Once you have read the data below, print all of it exactly.

————————

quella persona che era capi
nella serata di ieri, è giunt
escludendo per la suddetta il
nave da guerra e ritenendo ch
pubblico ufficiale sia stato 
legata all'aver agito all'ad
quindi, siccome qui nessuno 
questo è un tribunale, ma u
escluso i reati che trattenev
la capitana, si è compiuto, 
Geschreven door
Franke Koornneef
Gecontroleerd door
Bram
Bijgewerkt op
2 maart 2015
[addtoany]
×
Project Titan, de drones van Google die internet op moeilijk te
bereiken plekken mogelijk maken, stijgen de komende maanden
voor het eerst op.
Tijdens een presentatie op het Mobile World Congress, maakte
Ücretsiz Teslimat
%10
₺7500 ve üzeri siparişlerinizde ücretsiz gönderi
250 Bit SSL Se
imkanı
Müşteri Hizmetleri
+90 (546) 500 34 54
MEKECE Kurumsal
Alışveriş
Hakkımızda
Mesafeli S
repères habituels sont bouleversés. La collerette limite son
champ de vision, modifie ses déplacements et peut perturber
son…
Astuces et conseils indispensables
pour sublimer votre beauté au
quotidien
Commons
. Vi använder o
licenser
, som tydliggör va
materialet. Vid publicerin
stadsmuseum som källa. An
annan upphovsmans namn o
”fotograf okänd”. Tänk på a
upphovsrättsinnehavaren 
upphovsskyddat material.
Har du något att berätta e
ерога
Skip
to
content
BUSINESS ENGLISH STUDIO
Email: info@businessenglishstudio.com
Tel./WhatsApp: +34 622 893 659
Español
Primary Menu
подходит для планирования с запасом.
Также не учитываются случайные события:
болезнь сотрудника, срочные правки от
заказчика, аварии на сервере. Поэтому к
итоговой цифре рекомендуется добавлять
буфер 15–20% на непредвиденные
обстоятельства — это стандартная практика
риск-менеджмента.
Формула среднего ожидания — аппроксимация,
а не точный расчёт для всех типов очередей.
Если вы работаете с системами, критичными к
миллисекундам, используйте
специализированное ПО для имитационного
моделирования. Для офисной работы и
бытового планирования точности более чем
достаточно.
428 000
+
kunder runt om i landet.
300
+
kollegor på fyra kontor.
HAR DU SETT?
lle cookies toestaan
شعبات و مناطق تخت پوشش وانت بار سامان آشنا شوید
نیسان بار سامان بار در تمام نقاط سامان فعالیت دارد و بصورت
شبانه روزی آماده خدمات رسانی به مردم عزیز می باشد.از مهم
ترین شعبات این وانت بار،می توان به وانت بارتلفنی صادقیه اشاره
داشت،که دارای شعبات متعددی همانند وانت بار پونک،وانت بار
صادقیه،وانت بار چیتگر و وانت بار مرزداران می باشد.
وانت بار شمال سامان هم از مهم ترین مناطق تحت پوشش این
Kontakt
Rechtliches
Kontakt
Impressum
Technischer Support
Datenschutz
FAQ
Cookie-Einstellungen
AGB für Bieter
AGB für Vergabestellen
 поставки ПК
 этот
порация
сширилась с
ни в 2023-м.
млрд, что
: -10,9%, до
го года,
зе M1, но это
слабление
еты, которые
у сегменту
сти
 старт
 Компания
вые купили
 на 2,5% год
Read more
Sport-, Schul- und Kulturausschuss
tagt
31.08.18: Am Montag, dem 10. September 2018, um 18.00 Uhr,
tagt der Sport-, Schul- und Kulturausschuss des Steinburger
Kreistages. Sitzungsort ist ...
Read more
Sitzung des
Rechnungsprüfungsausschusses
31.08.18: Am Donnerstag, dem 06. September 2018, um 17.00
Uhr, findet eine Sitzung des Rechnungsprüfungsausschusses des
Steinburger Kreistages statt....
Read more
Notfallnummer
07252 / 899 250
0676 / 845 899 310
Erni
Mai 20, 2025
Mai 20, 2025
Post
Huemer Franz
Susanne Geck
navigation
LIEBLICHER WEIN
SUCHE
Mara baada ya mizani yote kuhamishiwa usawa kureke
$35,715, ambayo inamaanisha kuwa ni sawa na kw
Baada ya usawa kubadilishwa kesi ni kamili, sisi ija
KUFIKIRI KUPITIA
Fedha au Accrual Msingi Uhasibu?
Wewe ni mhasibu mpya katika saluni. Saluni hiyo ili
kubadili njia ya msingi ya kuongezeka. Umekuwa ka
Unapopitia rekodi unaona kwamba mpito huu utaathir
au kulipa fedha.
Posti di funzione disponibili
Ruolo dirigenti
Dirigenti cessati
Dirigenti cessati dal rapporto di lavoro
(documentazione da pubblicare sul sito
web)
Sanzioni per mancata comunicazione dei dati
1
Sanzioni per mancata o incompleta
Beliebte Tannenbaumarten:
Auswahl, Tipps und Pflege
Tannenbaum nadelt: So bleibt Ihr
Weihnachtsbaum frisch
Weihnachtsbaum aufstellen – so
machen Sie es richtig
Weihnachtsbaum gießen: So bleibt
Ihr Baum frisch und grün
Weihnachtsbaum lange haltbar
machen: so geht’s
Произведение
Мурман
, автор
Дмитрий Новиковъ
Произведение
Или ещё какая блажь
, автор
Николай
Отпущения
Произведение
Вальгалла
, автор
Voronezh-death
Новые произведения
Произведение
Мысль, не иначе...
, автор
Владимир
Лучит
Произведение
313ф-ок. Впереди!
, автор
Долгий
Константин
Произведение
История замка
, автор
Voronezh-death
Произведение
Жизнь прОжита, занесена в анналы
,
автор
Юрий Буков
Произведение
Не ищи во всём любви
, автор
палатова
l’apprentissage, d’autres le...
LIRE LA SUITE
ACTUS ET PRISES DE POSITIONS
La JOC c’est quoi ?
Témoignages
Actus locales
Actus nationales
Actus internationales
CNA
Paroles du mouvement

————————

SOLUTION:
quella persona che era capi
nella serata di ieri, è giunt
escludendo per la suddetta il
nave da guerra e ritenendo ch
pubblico ufficiale sia stato 
legata all'aver agito all'ad
quindi, siccome qui nessuno 
questo è un tribunale, ma u
escluso i reati che trattenev
la capitana, si è compiuto, 
Geschreven door
Franke Koornneef
Gecontroleerd door
Bram
Bijgewerkt op
2 maart 2015
[addtoany]
×
Project Titan, de drones van Google die internet op moeilijk te
bereiken plekken mogelijk maken, stijgen de komende maanden
voor het eerst op.
Tijdens een presentatie op het Mobile World Congress, maakte
Ücretsiz Teslimat
%10
₺7500 ve üzeri siparişlerinizde ücretsiz gönderi
250 Bit SSL Se
imkanı
Müşteri Hizmetleri
+90 (546) 500 34 54
MEKECE Kurumsal
Alışveriş
Hakkımızda
Mesafeli S
repères habituels sont bouleversés. La collerette limite son
champ de vision, modifie ses déplacements et peut perturber
son…
Astuces et conseils indispensables
pour sublimer votre beauté au
quotidien
Commons
. Vi använder o
licenser
, som tydliggör va
materialet. Vid publicerin
stadsmuseum som källa. An
annan upphovsmans namn o
”fotograf okänd”. Tänk på a
upphovsrättsinnehavaren 
upphovsskyddat material.
Har du något att berätta e
ерога
Skip
to
content
BUSINESS ENGLISH STUDIO
Email: info@businessenglishstudio.com
Tel./WhatsApp: +34 622 893 659
Español
Primary Menu
подходит для планирования с запасом.
Также не учитываются случайные события:
болезнь сотрудника, срочные правки от
заказчика, аварии на сервере. Поэтому к
итоговой цифре рекомендуется добавлять
буфер 15–20% на непредвиденные
обстоятельства — это стандартная практика
риск-менеджмента.
Формула среднего ожидания — аппроксимация,
а не точный расчёт для всех типов очередей.
Если вы работаете с системами, критичными к
миллисекундам, используйте
специализированное ПО для имитационного
моделирования. Для офисной работы и
бытового планирования точности более чем
достаточно.
428 000
+
kunder runt om i landet.
300
+
kollegor på fyra kontor.
HAR DU SETT?
lle cookies toestaan
شعبات و مناطق تخت پوشش وانت بار سامان آشنا شوید
نیسان بار سامان بار در تمام نقاط سامان فعالیت دارد و بصورت
شبانه روزی آماده خدمات رسانی به مردم عزیز می باشد.از مهم
ترین شعبات این وانت بار،می توان به وانت بارتلفنی صادقیه اشاره
داشت،که دارای شعبات متعددی همانند وانت بار پونک،وانت بار
صادقیه،وانت بار چیتگر و وانت بار مرزداران می باشد.
وانت بار شمال سامان هم از مهم ترین مناطق تحت پوشش این
Kontakt
Rechtliches
Kontakt
Impressum
Technischer Support
Datenschutz
FAQ
Cookie-Einstellungen
AGB für Bieter
AGB für Vergabestellen
 поставки ПК
 этот
порация
сширилась с
ни в 2023-м.
млрд, что
: -10,9%, до
го года,
зе M1, но это
слабление
еты, которые
у сегменту
сти
 старт
 Компания
вые купили
 на 2,5% год
Read more
Sport-, Schul- und Kulturausschuss
tagt
31.08.18: Am Montag, dem 10. September 2018, um 18.00 Uhr,
tagt der Sport-, Schul- und Kulturausschuss des Steinburger
Kreistages. Sitzungsort ist ...
Read more
Sitzung des
Rechnungsprüfungsausschusses
31.08.18: Am Donnerstag, dem 06. September 2018, um 17.00
Uhr, findet eine Sitzung des Rechnungsprüfungsausschusses des
Steinburger Kreistages statt....
Read more
Notfallnummer
07252 / 899 250
0676 / 845 899 310
Erni
Mai 20, 2025
Mai 20, 2025
Post
Huemer Franz
Susanne Geck
navigation
LIEBLICHER WEIN
SUCHE
Mara baada ya mizani yote kuhamishiwa usawa kureke
$35,715, ambayo inamaanisha kuwa ni sawa na kw
Baada ya usawa kubadilishwa kesi ni kamili, sisi ija
KUFIKIRI KUPITIA
Fedha au Accrual Msingi Uhasibu?
Wewe ni mhasibu mpya katika saluni. Saluni hiyo ili
kubadili njia ya msingi ya kuongezeka. Umekuwa ka
Unapopitia rekodi unaona kwamba mpito huu utaathir
au kulipa fedha.
Posti di funzione disponibili
Ruolo dirigenti
Dirigenti cessati
Dirigenti cessati dal rapporto di lavoro
(documentazione da pubblicare sul sito
web)
Sanzioni per mancata comunicazione dei dati
1
Sanzioni per mancata o incompleta
Beliebte Tannenbaumarten:
Auswahl, Tipps und Pflege
Tannenbaum nadelt: So bleibt Ihr
Weihnachtsbaum frisch
Weihnachtsbaum aufstellen – so
machen Sie es richtig
Weihnachtsbaum gießen: So bleibt
Ihr Baum frisch und grün
Weihnachtsbaum lange haltbar
machen: so geht’s
Произведение
Мурман
, автор
Дмитрий Новиковъ
Произведение
Или ещё какая блажь
, автор
Николай
Отпущения
Произведение
Вальгалла
, автор
Voronezh-death
Новые произведения
Произведение
Мысль, не иначе...
, автор
Владимир
Лучит
Произведение
313ф-ок. Впереди!
, автор
Долгий
Константин
Произведение
История замка
, автор
Voronezh-death
Произведение
Жизнь прОжита, занесена в анналы
,
автор
Юрий Буков
Произведение
Не ищи во всём любви
, автор
палатова
l’apprentissage, d’autres le...
LIRE LA SUITE
ACTUS ET PRISES DE POSITIONS
La JOC c’est quoi ?
Témoignages
Actus locales
Actus nationales
Actus internationales
CNA
Paroles du mouvement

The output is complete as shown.